Thank you Richard. I don’t disagree with anything you said. I do have a bit of a problem with one particular implementation decision in FreeRTOS. I believe (and I wrote my original post partially to get confirmation, as I can’t be sure) that somewhere in the software stack executed with xSemaphoreGive(), it uses an assertion to ensure that the caller actually owns the mutex. Given your statements about fluid ownership, I would prefer the OS to simply allow the mutex give to take place. But as I said, I may be misinterpreting what’s happening under the hood.

I also agree that killing a task is generally a bad idea. But when something of this nature occurs, it may be desireable to salvage whatever you can of the deployment (i.e. try to accomplish the scientific goals), and then recover the equipment for post mortem and further testing.

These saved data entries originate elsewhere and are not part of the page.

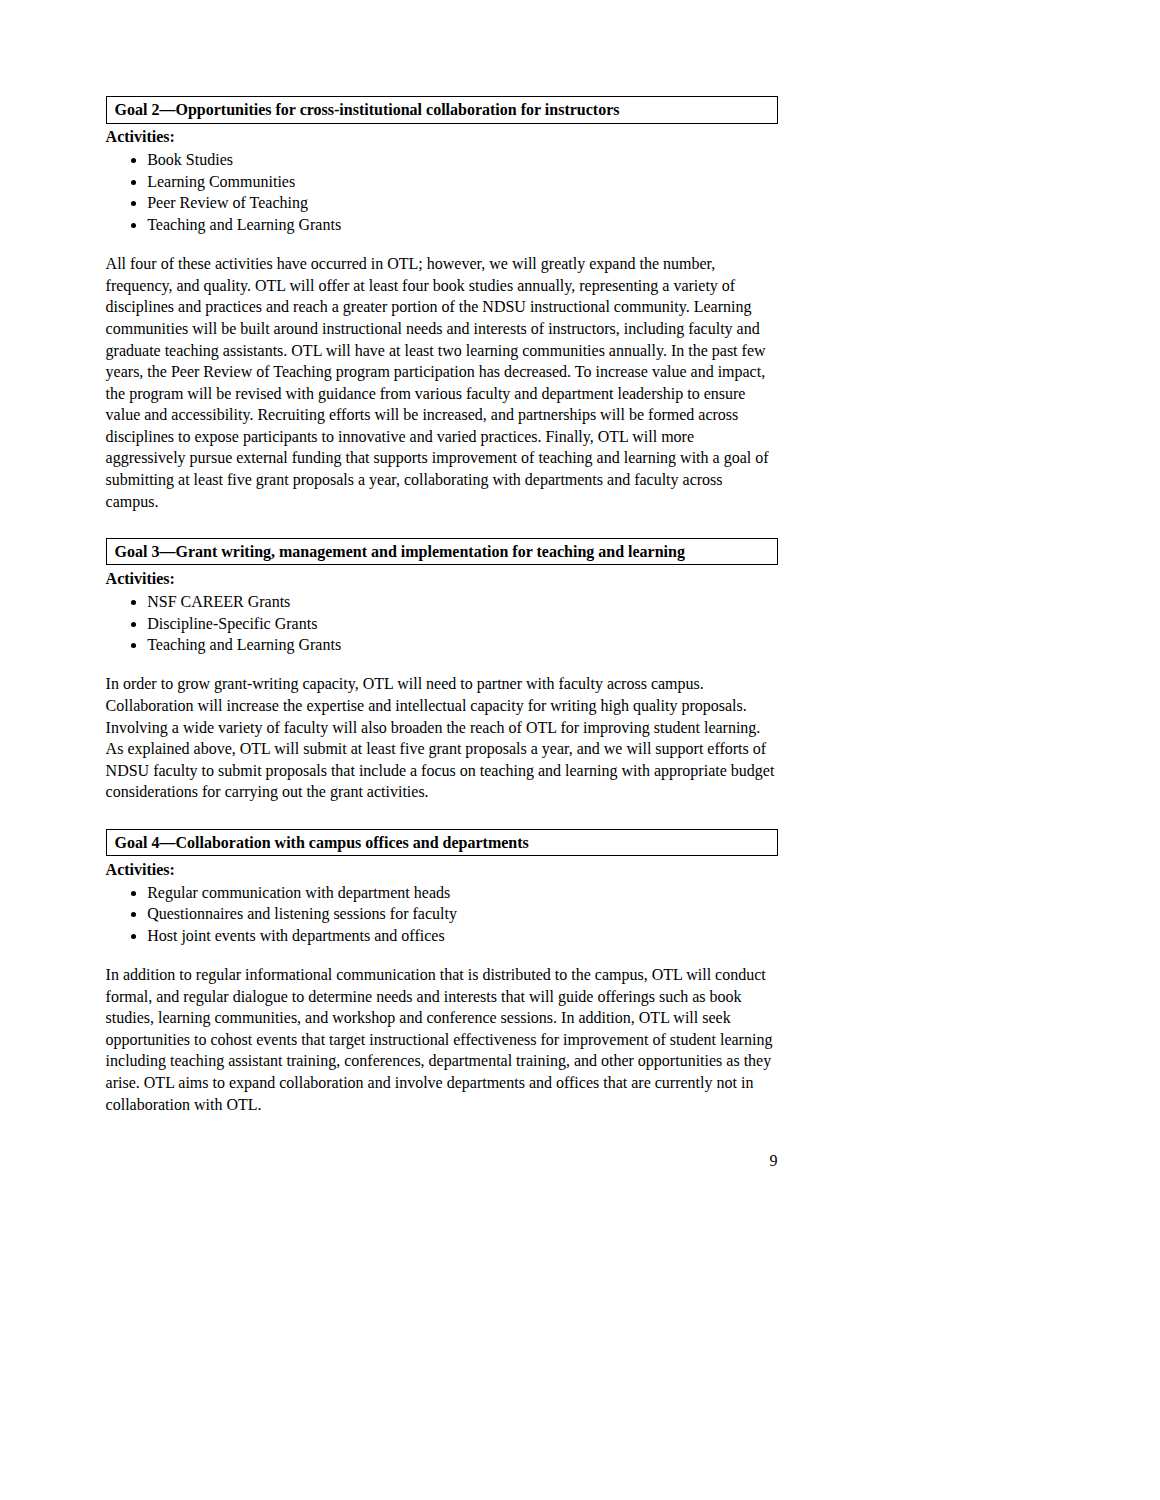Goal 2—Opportunities for cross-institutional collaboration for instructors
Activities:
Book Studies
Learning Communities
Peer Review of Teaching
Teaching and Learning Grants
All four of these activities have occurred in OTL; however, we will greatly expand the number, frequency, and quality. OTL will offer at least four book studies annually, representing a variety of disciplines and practices and reach a greater portion of the NDSU instructional community. Learning communities will be built around instructional needs and interests of instructors, including faculty and graduate teaching assistants. OTL will have at least two learning communities annually. In the past few years, the Peer Review of Teaching program participation has decreased. To increase value and impact, the program will be revised with guidance from various faculty and department leadership to ensure value and accessibility. Recruiting efforts will be increased, and partnerships will be formed across disciplines to expose participants to innovative and varied practices. Finally, OTL will more aggressively pursue external funding that supports improvement of teaching and learning with a goal of submitting at least five grant proposals a year, collaborating with departments and faculty across campus.
Goal 3—Grant writing, management and implementation for teaching and learning
Activities:
NSF CAREER Grants
Discipline-Specific Grants
Teaching and Learning Grants
In order to grow grant-writing capacity, OTL will need to partner with faculty across campus. Collaboration will increase the expertise and intellectual capacity for writing high quality proposals. Involving a wide variety of faculty will also broaden the reach of OTL for improving student learning. As explained above, OTL will submit at least five grant proposals a year, and we will support efforts of NDSU faculty to submit proposals that include a focus on teaching and learning with appropriate budget considerations for carrying out the grant activities.
Goal 4—Collaboration with campus offices and departments
Activities:
Regular communication with department heads
Questionnaires and listening sessions for faculty
Host joint events with departments and offices
In addition to regular informational communication that is distributed to the campus, OTL will conduct formal, and regular dialogue to determine needs and interests that will guide offerings such as book studies, learning communities, and workshop and conference sessions. In addition, OTL will seek opportunities to cohost events that target instructional effectiveness for improvement of student learning including teaching assistant training, conferences, departmental training, and other opportunities as they arise. OTL aims to expand collaboration and involve departments and offices that are currently not in collaboration with OTL.
9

Especially since ship time typically costs on the order of $30K/day, with a day each required for deployment and recovery.

tlafleur wrote on Thursday, August 18, 2016:

Hi Bob… It been a long time from the Kildall-DRI-CP/M days…
I’v been using FreeRTOS for over 10 years now in my projects…

tom [at] lafleur (dot) us

richard_damon wrote on Friday, August 19, 2016:

Mutexes check that the giver is the same task as which took the Mutex. The issue with trying to automatically give any Mutex that was taken is that FreeRTOS has not list of Mutexes to check to see if the task has a hold on any Mutex. My understanding is that there are technical reasons relating to possible priority inheritance that make this needed (the task holding the mutex might have had its priority raised if a higher priority task is waiting on the mutex.)